The pipeline is composed of scripts that handle distinct stages of the workflow.

### 1. Preprocessing

-   `extract_res.py`: Processes a raw PDB and trajectory (XTC/DCD) to extract heavy-atom coordinates and dihedral angle information. It generates a `heavy_chain.pdb` and detailed JSON files.
-   `extract_heavy_xtc.py`: Creates a new trajectory file containing only the heavy atoms from the original trajectory, which is used as the ground truth for analysis.

### 2. Autoencoder Training

-   `train_autoencoder.py`: Trains the graph neural network (GNN) based autoencoder. This script learns to encode all-atom structures into a low-dimensional latent space and decode them back. It produces the core `pooled_embedding.h5` file used by the propagators.

### 3. Latent Space Propagation

These scripts simulate dynamics within the latent space.

-   **Koopman Propagator:**
    -   `fit_koopman_model.py`: Fits a linear Koopman operator to the latent space trajectory and generates a new trajectory ("rollout").
-   **Neural Network Propagator:**
    -   `train_neural_propagator.py`: Trains an MLP to learn the non-linear dynamics of the latent space and generates a new trajectory.
-   **Langevin Propagator (Manual Workflow):**
    -   `train_score_model.py`: Trains a time-conditional diffusion model on the latent embeddings to learn the score function (effective force).
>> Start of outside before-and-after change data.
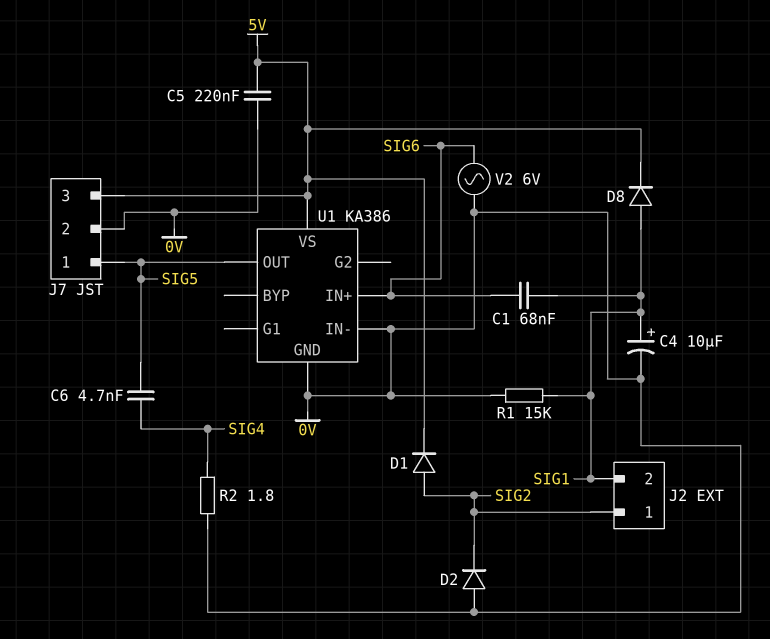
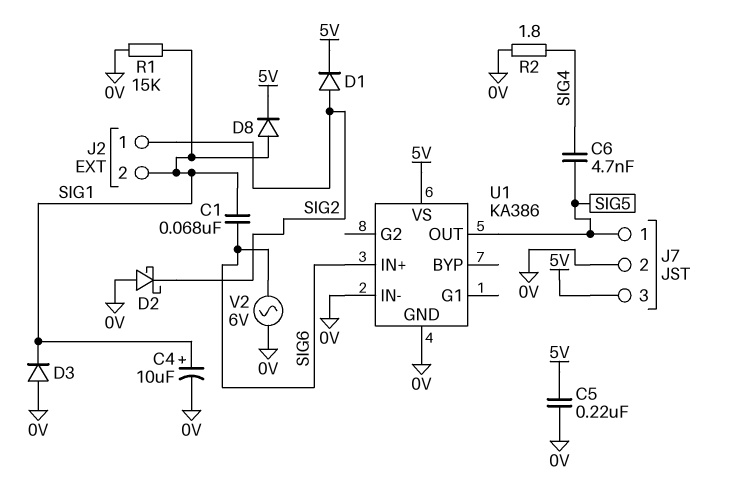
D2: diode (A 0V, K SIG2) -> schottky (A 0V, K SIG2)
D3: none -> diode (A 0V, K SIG1)

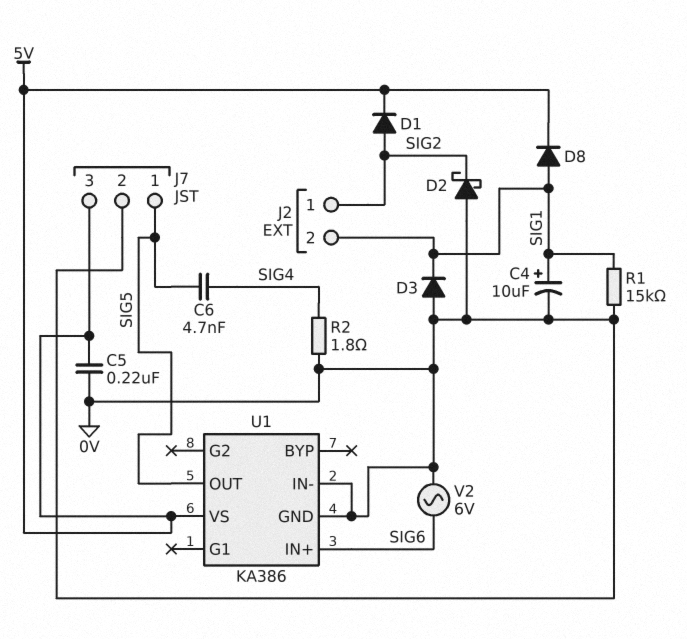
C1: 68nF (SIG1, SIG6) -> none

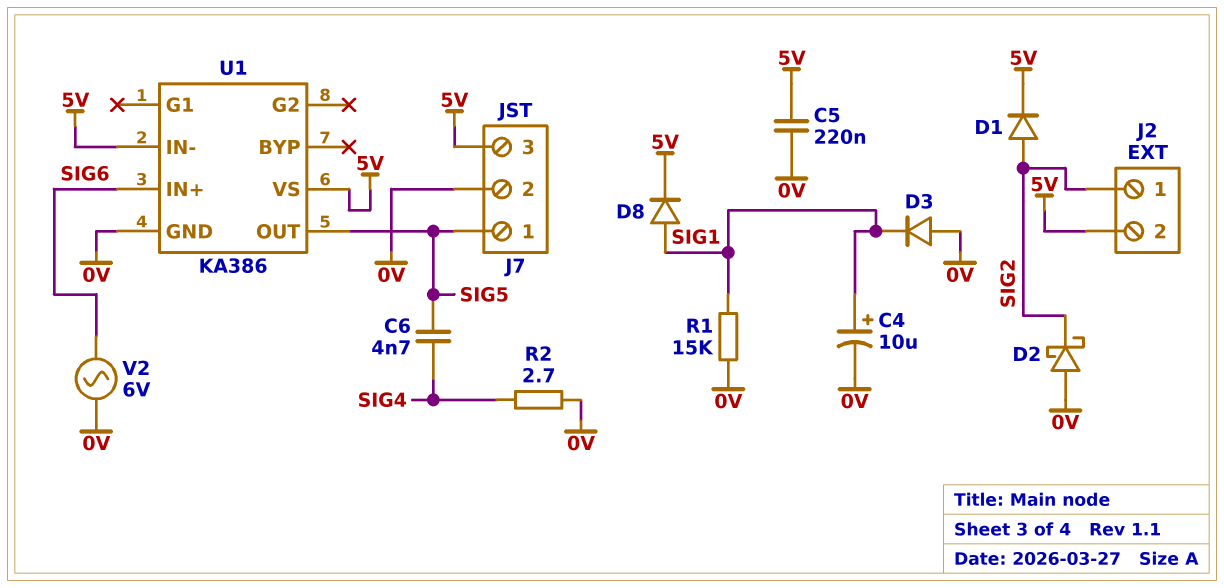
J2 pin 2: SIG1 -> 5V
R2: 1.8 (0V, SIG4) -> 2.7 (0V, SIG4)
U1 pin IN-: 0V -> 5V

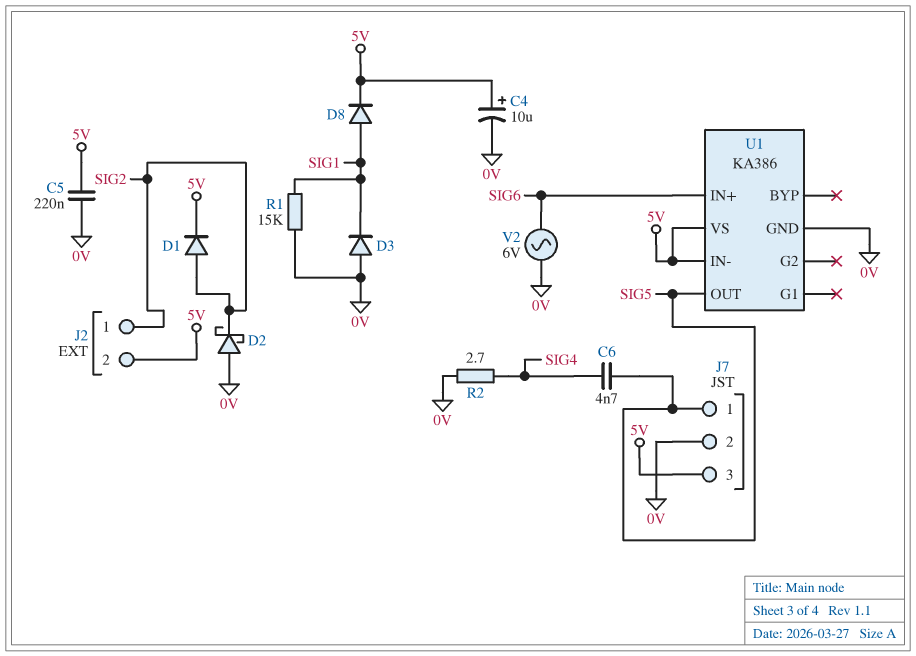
C4: 10uF (plus SIG1, minus 0V) -> 10uF (plus 5V, minus 0V)

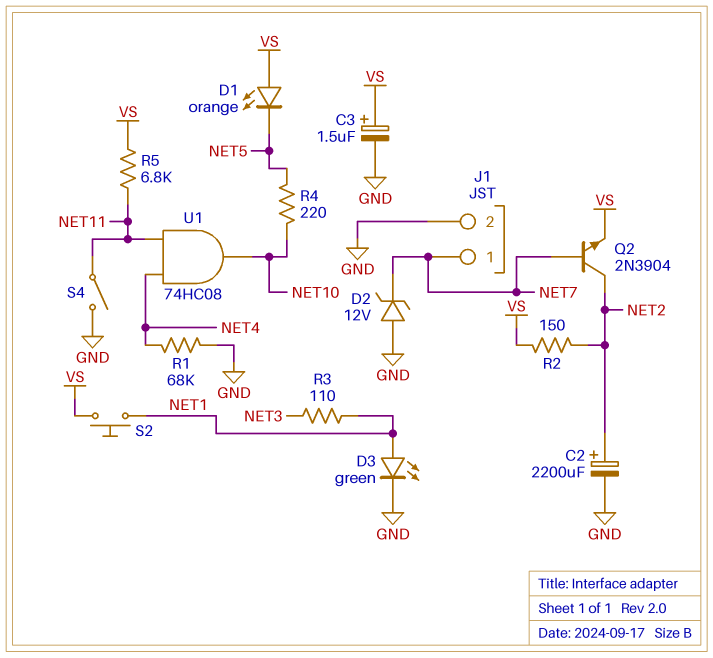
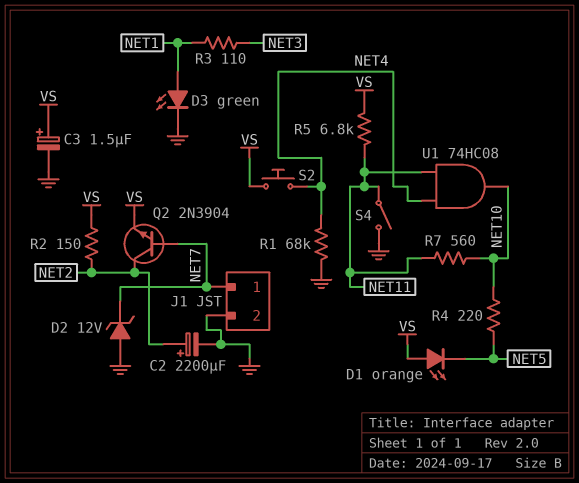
R7: none -> 560 (NET10, NET11)
S2: button (NET1, VS) -> button (NET4, VS)

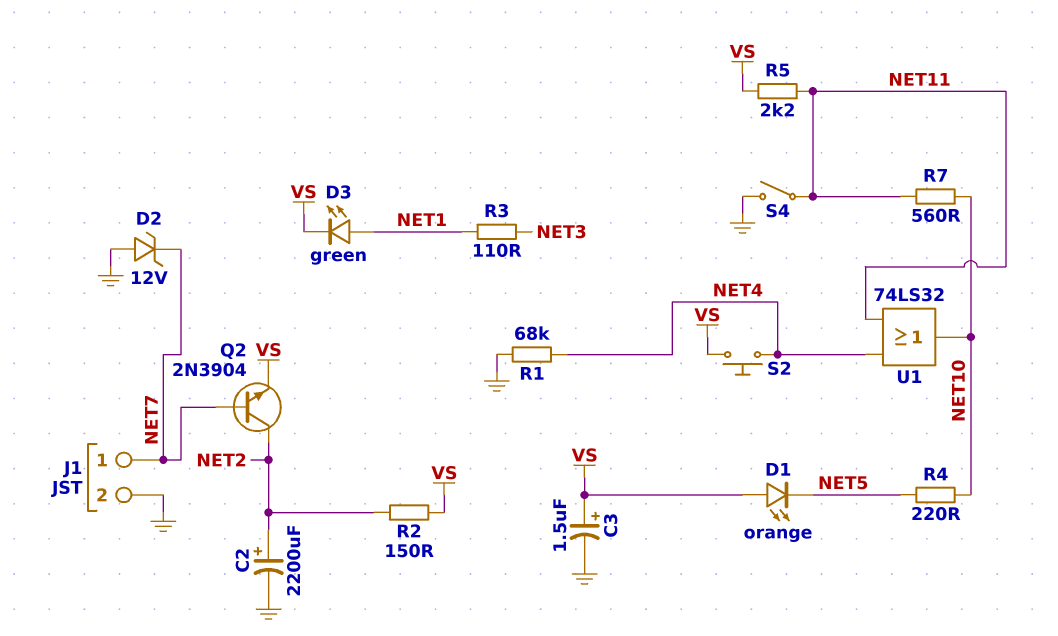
D3: LED green (A NET1, K GND) -> LED green (A NET1, K VS)
R5: 6.8k (NET11, VS) -> 2.2k (NET11, VS)
U1: AND 74HC08 (in NET4, in NET11, out NET10) -> OR 74LS32 (in NET4, in NET11, out NET10)

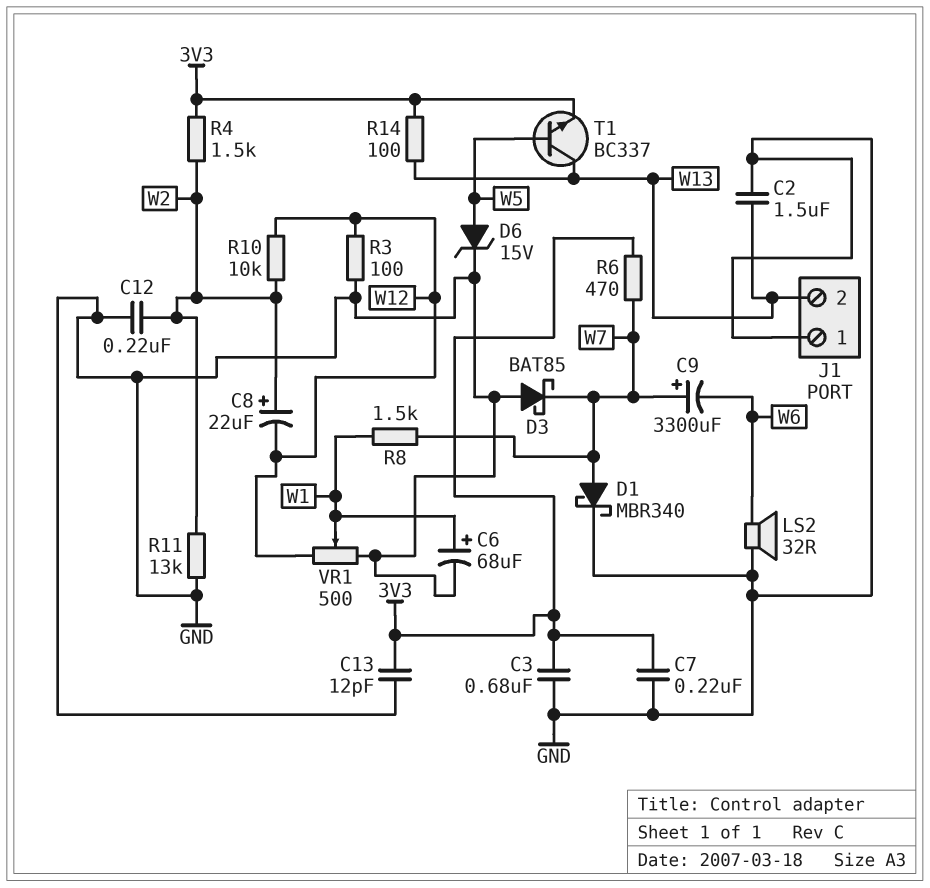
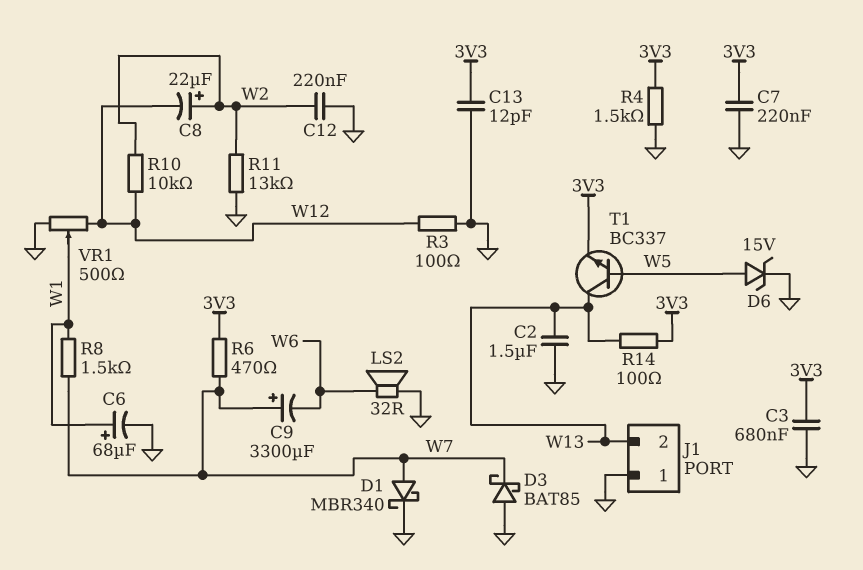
R4: 1.5k (3V3, W2) -> 1.5k (3V3, GND)

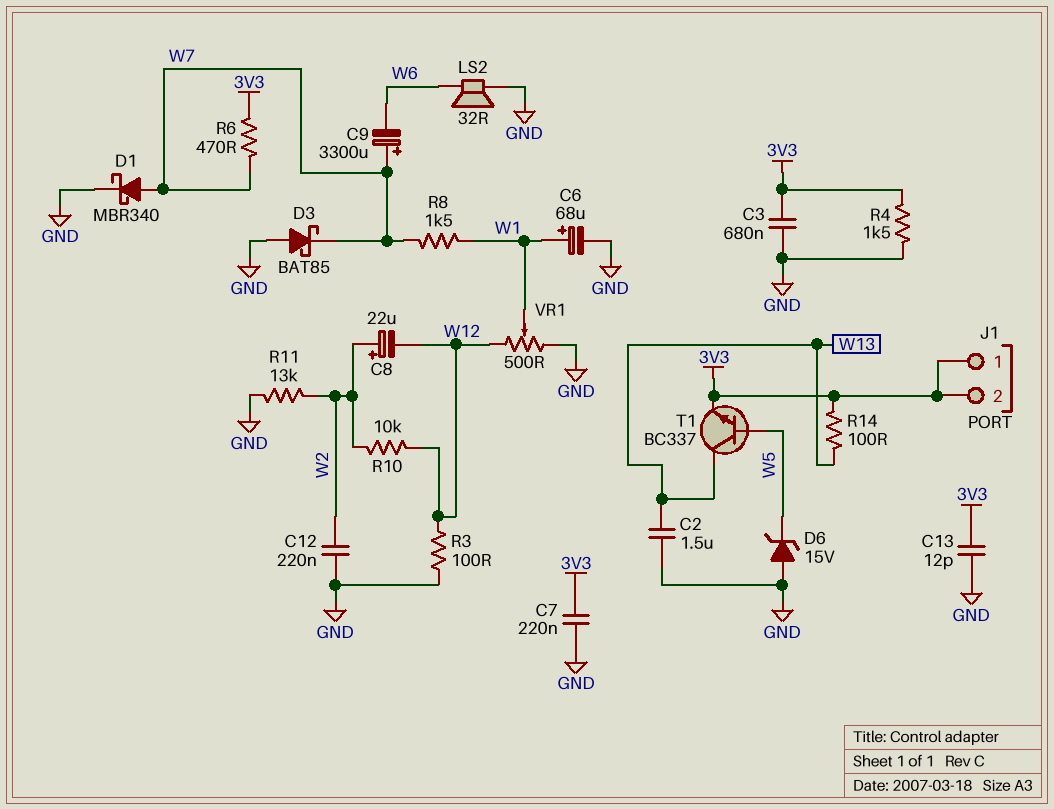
D6: zener 15V (A W5, K GND) -> zener 15V (A GND, K W5)
J1 pin 1: GND -> 3V3
J1 pin 2: W13 -> 3V3

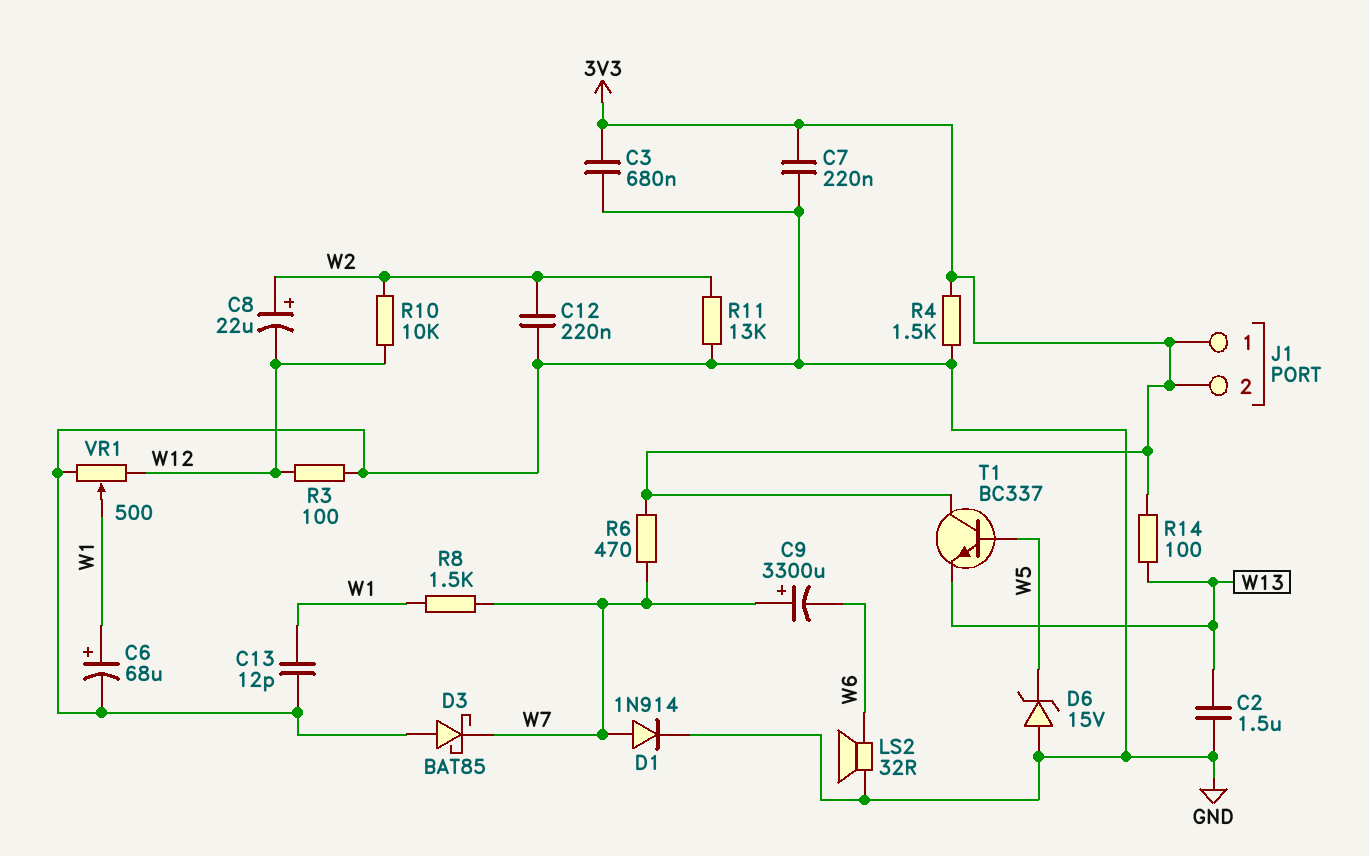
C13: 12pF (3V3, GND) -> 12pF (GND, W1)
D1: schottky MBR340 (A W7, K GND) -> diode 1N914 (A W7, K GND)
T1: NPN BC337 (B W5, C W13, E 3V3) -> NPN BC337 (B W5, C 3V3, E W13)

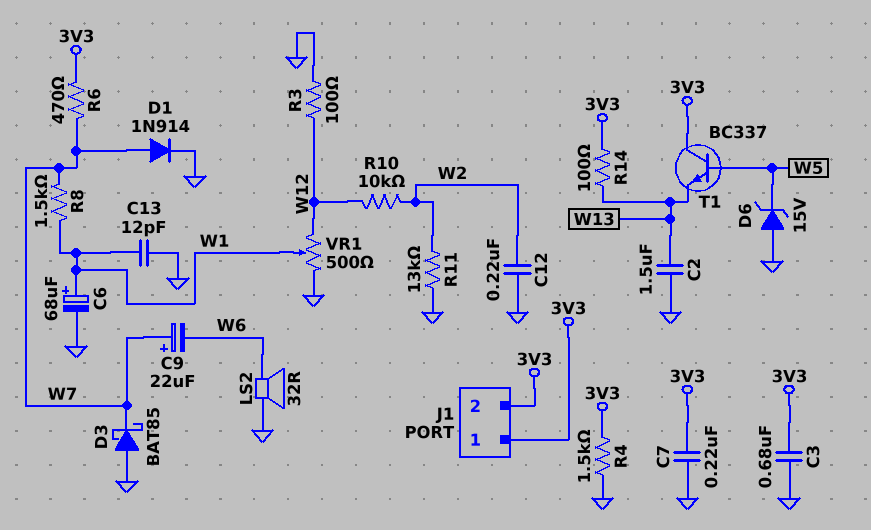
C8: 22uF (plus W2, minus W12) -> none
C9: 3300uF (plus W7, minus W6) -> 22uF (plus W7, minus W6)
This is a prerequisite for the Langevin simulation.
    -   `run_langevin_simulation.py`: Performs the Langevin dynamics simulation in the latent space using the pre-trained score model.

### 4. Decoding and Analysis

-   `decode_trajectory.py`: Takes a latent space trajectory (e.g., from a propagator rollout) and uses the trained decoder to reconstruct the full, all-atom 3D coordinates.
-   `convert_h5_to_xtc.py`: Converts the HDF5 coordinate files produced by the decoder into the standard `.xtc` trajectory format for visualization and analysis.
-   `analyze_rmsd.py`: Compares the generated `.xtc` trajectories against the ground truth heavy-atom trajectory and calculates the average subsequent RMSD to find the best-performing model.

## Configuration

-   `param_template.yaml`: A template file containing all the hyperparameters for the autoencoder training and pipeline configuration. The `run_pipeline.sh` script uses this to generate a run-specific `param.yaml`.
-   `requirements.txt` / `requirements_tested.txt`: Lists of Python dependencies.